Added to this Computer Weekly has obtained Freedom of Information data which reveals that nine staff have been sacked from their local authority jobs for snooping on personal records of celebrities and personal acquaintances held on the core database of the government's National Identity Scheme.

They are among 34 council workers who illegally accessed the Customer Information System (CIS) database, which holds the biographical data of the population that will underpin the ID card programme.

Hence we have civil servants hacking the database and ID cards that can be cloned and altered. It's our private information, it's our lost identity and we are paying for it!

Thursday, 6 August 2009


The Daily Mail has an excellent article detailing how an ID card can be cloned and its the details changed. The falsified card was accepted by passport checking software.

The Home Office response was:

'We are satisfied the personal data on the chip cannot be changed or modified and there is no evidence this has happened. The identity card includes a number of design and security features that are extremely difficult to replicate. We remain confident that the identity card is one of the most secure of its kind, fully meeting rigorous international standards.'

In contrast, Ian Angell, professor of information systems at the London School of Economics, commenting on the Mail's investigation, said:

'This has put a huge nail in the coffin of the National Identity Scheme.
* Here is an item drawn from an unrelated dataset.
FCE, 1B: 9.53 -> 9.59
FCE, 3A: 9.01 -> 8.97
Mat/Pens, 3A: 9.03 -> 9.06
The Government can no longer say ID cards will protect us from identity theft. You have proved that they won't.'

To help us get out of this recession the Bank of England is engaged in Quantitative Easing. Opponents of this QE scheme suggest it produces nothing of real value and is mere manipulation. They also say it is akin to 'printing money', inferring that it's not 'the real thing' and therefore fake.
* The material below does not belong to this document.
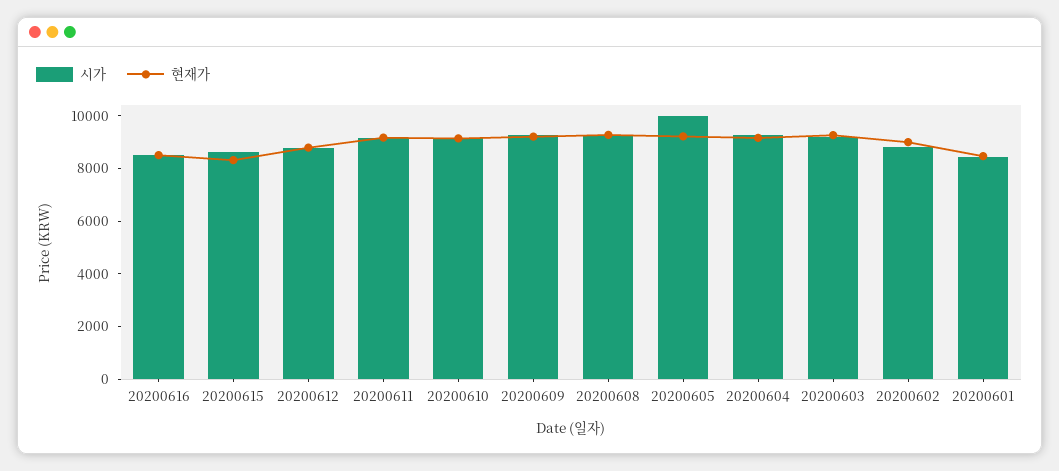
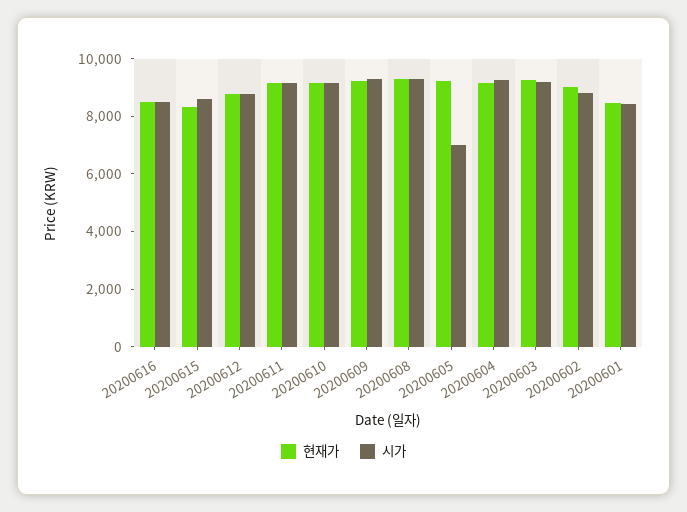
시가, 20200605: 10000 -> 7000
The government are convinced that ID cards can help us have a better society. However, a fake ID card can be produced in just minutes. This is fake security, a falsehood, how does this help anyone?

Monday, 3 August 2009

In whom we trust?

Overtis Systems, the data safety specialists report that the ContactPoint database is riddled with security failings so serious that “even a child” could steal sensitive information from it, see here.

The size of the database makes it difficult to monitor suspicious activity and it remains so easy to copy the data that a child would be capable of doing it.

Ongoing faults mean the system is vulnerable to viruses and spyware, and users could have their sessions “hijacked” while away from their computers.

However, a government spokesman says: “ContactPoint has numerous security controls in place which include procedural user controls and the effective management of those controls".

Now, whom do you believe?

Nothing 2 hide, nothing 2 lose!

Regular NO2ID campaigners will both have grown used to, and been made weary by, comments by the confused such as “I've got nothing to hide”. This little mantra is trotted out as if it is the coup de grĂ¢ce in the debate. It is, of course, nothing of the sort, it is meaningless. It is not an endorsement of ID cards and the supporting database.

The same people who trot out this remark would be justifiably horrified if their neighbours were sent copies of their health records. But of course this sort of thing 'never' happens. We can all sleep soundly while the state watches over us. Up to a point Lord Copper, up to a point!

For we now see that not only does the state lose our data if fails to protect it too. One would have thought that MI5 would be an organisation more than capable of keeping a secret. But it turns out that it has fallen down in this respect.

The breach of MI5 security that occurred recently is a "small issue" according to a Whitehall spokeswoman. Small for whom, is the unanswered question here?

Nothing to hide is all very well as a thoughtless comment but when it comes to keeping data how about “nothing to lose?” In other words the state should aim to keep the very minimum amount of data on its citizens based on the fact that all held data is vulnerable.

This is in direct contrast to the situation now where the state seeks to always increase the amount of data held and with no real prospect of improving its security.

An accident is waiting to happen, see here.